The U.S. Citizens Network prepared this guidebook to help American citizens and organizations understand and participate effectively in the United Nations Conference on Environment and Development, an unprecedented 'Earth Summit', at which heads of state, individuals, and groups from around the world were to consider how to balance development pressures with an increasingly imperiled global environment.
Hal Kane works in Washington, D.C., where he writes on environment and development issues. He attended the University of Michigan and the John Hopkins University of Advanced International Studies, for undergraduate and graduate school, respectively. He has organized venture capital conferences and has worked on various documents and speeches for several nonprofit organizations and the Environmental Protection Agency. Currently he is focusing on trade policy and other connections between economics and the environment.

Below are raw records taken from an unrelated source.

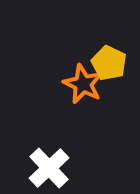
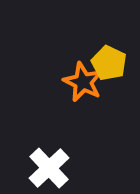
orange star: moved 2 px up
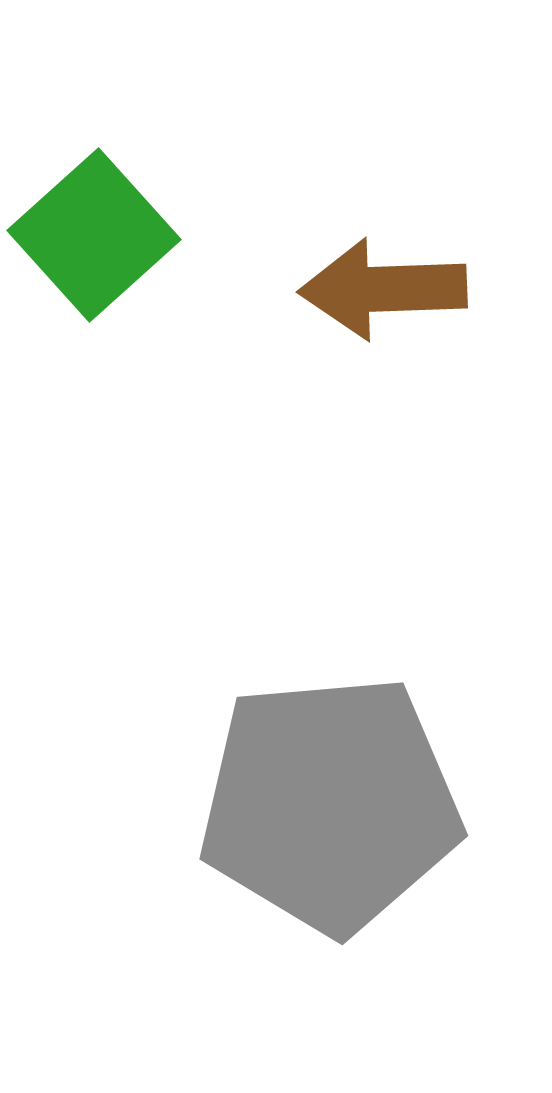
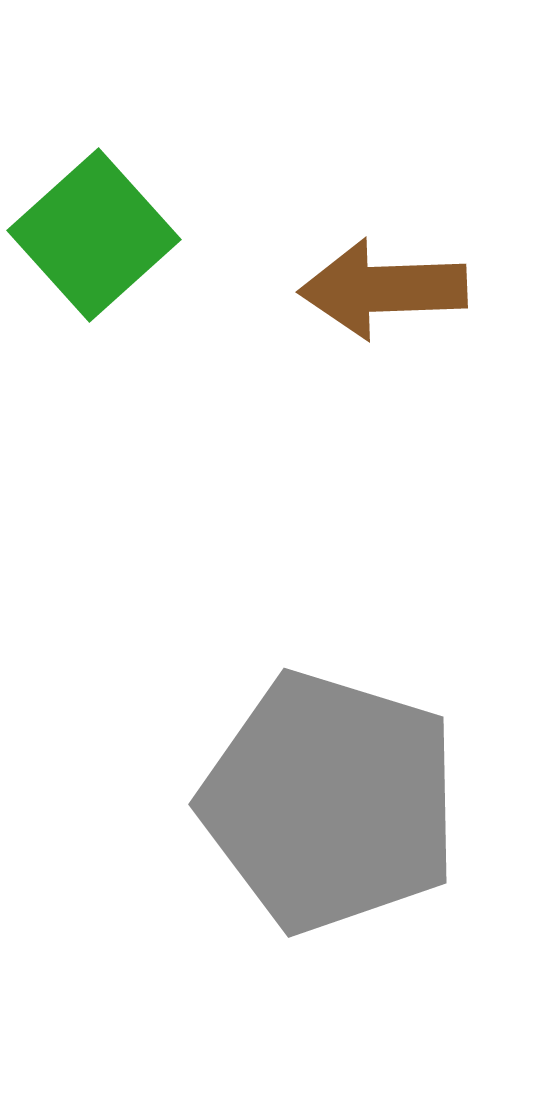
gray pentagon: moved 2 px up; rotated 22 degrees clockwise
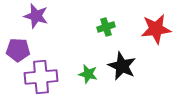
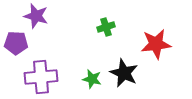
red star: moved 15 px down
purple pentagon: moved 2 px left, 7 px up
black star: moved 2 px right, 7 px down
green star: moved 4 px right, 5 px down
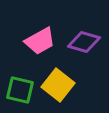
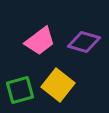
pink trapezoid: rotated 8 degrees counterclockwise
green square: rotated 28 degrees counterclockwise
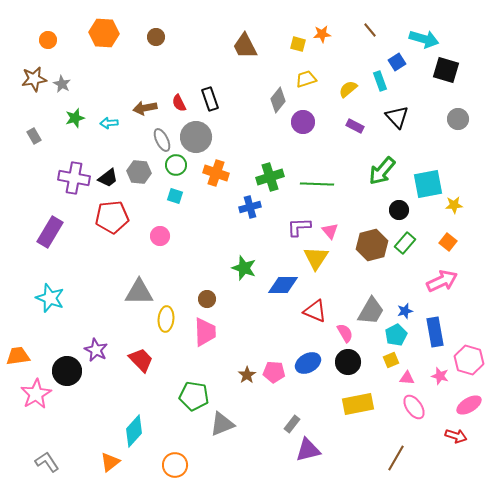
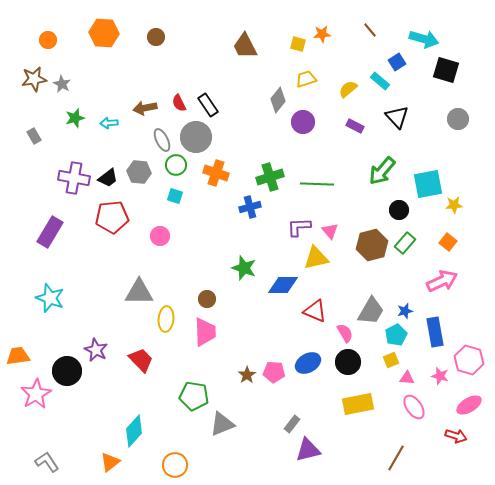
cyan rectangle at (380, 81): rotated 30 degrees counterclockwise
black rectangle at (210, 99): moved 2 px left, 6 px down; rotated 15 degrees counterclockwise
yellow triangle at (316, 258): rotated 44 degrees clockwise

Linda Starke has been working on population and environment issues for more than twenty years, and has been a freelance writer and editor since 1982. She is the author of Signs of Hope: Working Towards Our Common Future, a summary of developments since the 1987 report of the World Commission on Environment and Development, which she edited. She edits and oversees the production of State of the World, Worldwatch Institute's annual review of progress toward a sustainable society. She has also worked with the Office of Technology Assessment, the U.N. Development Programme, the World Bank, the World Conservation Union, and the World Resources Institute.